Saved data entries
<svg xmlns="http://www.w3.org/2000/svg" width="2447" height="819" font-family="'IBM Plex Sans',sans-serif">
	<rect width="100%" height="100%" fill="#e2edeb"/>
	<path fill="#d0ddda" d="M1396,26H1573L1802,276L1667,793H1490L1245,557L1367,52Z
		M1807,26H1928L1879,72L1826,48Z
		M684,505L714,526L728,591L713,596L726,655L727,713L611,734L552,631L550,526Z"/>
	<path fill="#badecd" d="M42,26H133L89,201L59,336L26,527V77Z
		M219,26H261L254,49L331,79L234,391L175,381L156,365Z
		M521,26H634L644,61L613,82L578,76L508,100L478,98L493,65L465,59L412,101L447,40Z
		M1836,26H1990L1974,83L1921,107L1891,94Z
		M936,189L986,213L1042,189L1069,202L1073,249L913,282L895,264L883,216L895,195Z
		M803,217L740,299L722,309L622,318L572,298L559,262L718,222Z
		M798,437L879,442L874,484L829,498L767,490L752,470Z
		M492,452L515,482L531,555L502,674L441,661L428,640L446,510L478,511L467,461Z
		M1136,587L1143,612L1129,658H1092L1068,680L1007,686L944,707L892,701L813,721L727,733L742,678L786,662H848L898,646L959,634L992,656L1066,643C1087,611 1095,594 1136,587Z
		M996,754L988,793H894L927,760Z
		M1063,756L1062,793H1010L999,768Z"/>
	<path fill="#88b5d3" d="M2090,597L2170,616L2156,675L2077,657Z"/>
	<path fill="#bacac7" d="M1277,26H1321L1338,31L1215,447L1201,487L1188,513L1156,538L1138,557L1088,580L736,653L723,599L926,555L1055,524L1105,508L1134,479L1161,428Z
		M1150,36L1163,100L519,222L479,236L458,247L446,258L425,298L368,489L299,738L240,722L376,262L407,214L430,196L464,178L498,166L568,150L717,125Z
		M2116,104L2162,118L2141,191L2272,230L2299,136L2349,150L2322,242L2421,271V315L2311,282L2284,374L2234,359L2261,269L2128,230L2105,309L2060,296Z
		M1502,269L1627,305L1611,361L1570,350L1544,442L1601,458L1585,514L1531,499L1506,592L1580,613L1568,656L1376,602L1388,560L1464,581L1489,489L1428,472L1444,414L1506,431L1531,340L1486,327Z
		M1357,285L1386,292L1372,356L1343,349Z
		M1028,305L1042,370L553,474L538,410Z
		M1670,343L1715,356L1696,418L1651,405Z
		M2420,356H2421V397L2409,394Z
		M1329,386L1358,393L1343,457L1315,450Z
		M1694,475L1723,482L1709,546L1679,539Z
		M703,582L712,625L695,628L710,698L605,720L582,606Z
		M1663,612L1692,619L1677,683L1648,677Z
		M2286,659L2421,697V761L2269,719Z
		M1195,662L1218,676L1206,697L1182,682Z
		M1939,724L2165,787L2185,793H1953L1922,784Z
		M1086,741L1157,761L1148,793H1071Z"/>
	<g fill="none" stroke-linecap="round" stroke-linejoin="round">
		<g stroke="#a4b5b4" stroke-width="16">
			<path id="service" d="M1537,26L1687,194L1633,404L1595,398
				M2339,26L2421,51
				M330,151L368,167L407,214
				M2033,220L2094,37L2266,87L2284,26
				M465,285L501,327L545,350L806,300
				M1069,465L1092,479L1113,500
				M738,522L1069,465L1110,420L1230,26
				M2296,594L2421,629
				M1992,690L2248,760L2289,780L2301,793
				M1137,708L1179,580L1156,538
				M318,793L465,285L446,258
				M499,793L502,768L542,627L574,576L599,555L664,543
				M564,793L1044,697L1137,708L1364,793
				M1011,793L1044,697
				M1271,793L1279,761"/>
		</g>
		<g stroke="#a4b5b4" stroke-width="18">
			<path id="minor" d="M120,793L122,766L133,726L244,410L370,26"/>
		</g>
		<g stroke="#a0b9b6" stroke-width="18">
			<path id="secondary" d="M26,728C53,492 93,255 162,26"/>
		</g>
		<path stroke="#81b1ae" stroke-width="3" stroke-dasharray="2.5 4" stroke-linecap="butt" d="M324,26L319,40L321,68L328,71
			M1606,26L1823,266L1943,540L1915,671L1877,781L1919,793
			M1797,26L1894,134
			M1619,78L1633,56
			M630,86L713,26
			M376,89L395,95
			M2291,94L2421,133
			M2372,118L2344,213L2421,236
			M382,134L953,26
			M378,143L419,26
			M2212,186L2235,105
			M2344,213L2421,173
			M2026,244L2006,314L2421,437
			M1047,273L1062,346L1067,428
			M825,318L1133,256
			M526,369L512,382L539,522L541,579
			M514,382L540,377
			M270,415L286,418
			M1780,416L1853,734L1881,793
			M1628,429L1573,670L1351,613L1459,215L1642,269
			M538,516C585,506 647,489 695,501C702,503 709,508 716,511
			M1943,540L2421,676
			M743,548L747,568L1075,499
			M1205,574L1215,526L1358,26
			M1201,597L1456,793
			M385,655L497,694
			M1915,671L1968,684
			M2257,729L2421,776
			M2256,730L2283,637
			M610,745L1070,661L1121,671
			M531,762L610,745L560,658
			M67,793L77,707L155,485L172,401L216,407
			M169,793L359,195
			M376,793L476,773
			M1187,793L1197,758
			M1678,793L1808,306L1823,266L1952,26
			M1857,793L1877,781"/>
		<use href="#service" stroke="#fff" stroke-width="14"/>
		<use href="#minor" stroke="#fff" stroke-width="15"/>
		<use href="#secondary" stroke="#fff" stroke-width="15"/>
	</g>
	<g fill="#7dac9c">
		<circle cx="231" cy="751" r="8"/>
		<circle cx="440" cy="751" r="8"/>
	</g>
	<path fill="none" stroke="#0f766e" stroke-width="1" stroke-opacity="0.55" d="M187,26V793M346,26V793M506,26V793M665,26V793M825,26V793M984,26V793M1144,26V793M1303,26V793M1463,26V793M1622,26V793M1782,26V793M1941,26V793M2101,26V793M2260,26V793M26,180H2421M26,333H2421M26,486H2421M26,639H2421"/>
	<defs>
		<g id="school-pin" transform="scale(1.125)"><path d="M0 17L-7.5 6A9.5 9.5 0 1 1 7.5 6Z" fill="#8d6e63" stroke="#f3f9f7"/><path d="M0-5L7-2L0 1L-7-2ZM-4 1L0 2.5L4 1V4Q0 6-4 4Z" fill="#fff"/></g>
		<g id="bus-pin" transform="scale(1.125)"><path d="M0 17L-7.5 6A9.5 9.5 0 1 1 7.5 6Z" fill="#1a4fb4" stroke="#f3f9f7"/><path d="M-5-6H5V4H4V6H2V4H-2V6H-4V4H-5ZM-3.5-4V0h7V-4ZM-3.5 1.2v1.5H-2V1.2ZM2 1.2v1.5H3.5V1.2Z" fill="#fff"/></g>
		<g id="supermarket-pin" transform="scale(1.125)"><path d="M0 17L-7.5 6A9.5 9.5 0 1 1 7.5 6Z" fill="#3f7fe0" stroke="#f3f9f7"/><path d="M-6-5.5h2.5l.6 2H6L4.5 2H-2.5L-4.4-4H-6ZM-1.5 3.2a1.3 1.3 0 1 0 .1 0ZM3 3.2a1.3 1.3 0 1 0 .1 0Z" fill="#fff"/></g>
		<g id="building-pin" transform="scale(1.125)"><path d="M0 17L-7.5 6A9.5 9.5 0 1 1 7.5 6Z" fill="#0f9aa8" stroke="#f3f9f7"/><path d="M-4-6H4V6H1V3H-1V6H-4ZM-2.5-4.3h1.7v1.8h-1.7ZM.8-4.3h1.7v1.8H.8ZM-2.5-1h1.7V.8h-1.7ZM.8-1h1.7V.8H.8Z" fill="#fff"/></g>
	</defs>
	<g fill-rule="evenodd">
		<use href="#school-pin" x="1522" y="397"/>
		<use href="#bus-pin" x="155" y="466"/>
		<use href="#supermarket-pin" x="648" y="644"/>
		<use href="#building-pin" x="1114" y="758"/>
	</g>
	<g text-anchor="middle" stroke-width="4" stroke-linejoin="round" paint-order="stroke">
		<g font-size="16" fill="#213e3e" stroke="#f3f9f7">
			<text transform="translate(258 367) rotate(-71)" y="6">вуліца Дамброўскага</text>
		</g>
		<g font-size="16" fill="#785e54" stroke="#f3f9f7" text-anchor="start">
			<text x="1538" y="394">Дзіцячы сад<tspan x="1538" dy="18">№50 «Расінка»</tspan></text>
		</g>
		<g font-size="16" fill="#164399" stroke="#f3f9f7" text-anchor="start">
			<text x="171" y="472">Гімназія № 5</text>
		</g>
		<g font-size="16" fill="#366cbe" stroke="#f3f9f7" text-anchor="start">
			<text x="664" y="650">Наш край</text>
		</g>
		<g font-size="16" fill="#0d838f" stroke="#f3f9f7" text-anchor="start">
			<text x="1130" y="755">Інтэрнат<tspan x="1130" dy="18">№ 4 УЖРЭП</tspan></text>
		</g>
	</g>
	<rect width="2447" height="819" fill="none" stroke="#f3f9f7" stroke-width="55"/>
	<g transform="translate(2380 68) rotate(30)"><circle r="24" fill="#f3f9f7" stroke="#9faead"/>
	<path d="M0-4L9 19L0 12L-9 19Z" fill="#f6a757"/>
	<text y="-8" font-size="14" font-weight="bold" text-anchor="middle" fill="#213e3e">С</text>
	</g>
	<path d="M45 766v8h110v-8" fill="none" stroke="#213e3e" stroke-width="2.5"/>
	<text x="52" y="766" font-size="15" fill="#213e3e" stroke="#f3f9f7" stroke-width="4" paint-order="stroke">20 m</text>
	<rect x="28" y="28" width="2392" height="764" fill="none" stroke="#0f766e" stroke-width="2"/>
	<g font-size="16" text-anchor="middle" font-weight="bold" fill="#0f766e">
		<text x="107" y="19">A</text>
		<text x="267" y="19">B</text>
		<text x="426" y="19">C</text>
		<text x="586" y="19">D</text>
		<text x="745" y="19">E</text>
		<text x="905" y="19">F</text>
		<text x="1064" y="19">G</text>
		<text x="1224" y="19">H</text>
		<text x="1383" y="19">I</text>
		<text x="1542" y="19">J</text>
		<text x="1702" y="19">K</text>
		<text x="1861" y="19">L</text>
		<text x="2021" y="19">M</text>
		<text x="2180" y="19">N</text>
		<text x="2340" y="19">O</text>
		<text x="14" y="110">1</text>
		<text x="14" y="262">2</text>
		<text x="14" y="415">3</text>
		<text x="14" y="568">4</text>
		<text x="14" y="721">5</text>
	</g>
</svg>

> _Problem statement_:
What you return should be exactly the lines above, starting at the one with "M1663,612L1692,619L1677,683L1648,677Z" and ending at the one with "M1943,540L2421,676", and nothing else.

> _Response below_:
		M1663,612L1692,619L1677,683L1648,677Z
		M2286,659L2421,697V761L2269,719Z
		M1195,662L1218,676L1206,697L1182,682Z
		M1939,724L2165,787L2185,793H1953L1922,784Z
		M1086,741L1157,761L1148,793H1071Z"/>
	<g fill="none" stroke-linecap="round" stroke-linejoin="round">
		<g stroke="#a4b5b4" stroke-width="16">
			<path id="service" d="M1537,26L1687,194L1633,404L1595,398
				M2339,26L2421,51
				M330,151L368,167L407,214
				M2033,220L2094,37L2266,87L2284,26
				M465,285L501,327L545,350L806,300
				M1069,465L1092,479L1113,500
				M738,522L1069,465L1110,420L1230,26
				M2296,594L2421,629
				M1992,690L2248,760L2289,780L2301,793
				M1137,708L1179,580L1156,538
				M318,793L465,285L446,258
				M499,793L502,768L542,627L574,576L599,555L664,543
				M564,793L1044,697L1137,708L1364,793
				M1011,793L1044,697
				M1271,793L1279,761"/>
		</g>
		<g stroke="#a4b5b4" stroke-width="18">
			<path id="minor" d="M120,793L122,766L133,726L244,410L370,26"/>
		</g>
		<g stroke="#a0b9b6" stroke-width="18">
			<path id="secondary" d="M26,728C53,492 93,255 162,26"/>
		</g>
		<path stroke="#81b1ae" stroke-width="3" stroke-dasharray="2.5 4" stroke-linecap="butt" d="M324,26L319,40L321,68L328,71
			M1606,26L1823,266L1943,540L1915,671L1877,781L1919,793
			M1797,26L1894,134
			M1619,78L1633,56
			M630,86L713,26
			M376,89L395,95
			M2291,94L2421,133
			M2372,118L2344,213L2421,236
			M382,134L953,26
			M378,143L419,26
			M2212,186L2235,105
			M2344,213L2421,173
			M2026,244L2006,314L2421,437
			M1047,273L1062,346L1067,428
			M825,318L1133,256
			M526,369L512,382L539,522L541,579
			M514,382L540,377
			M270,415L286,418
			M1780,416L1853,734L1881,793
			M1628,429L1573,670L1351,613L1459,215L1642,269
			M538,516C585,506 647,489 695,501C702,503 709,508 716,511
			M1943,540L2421,676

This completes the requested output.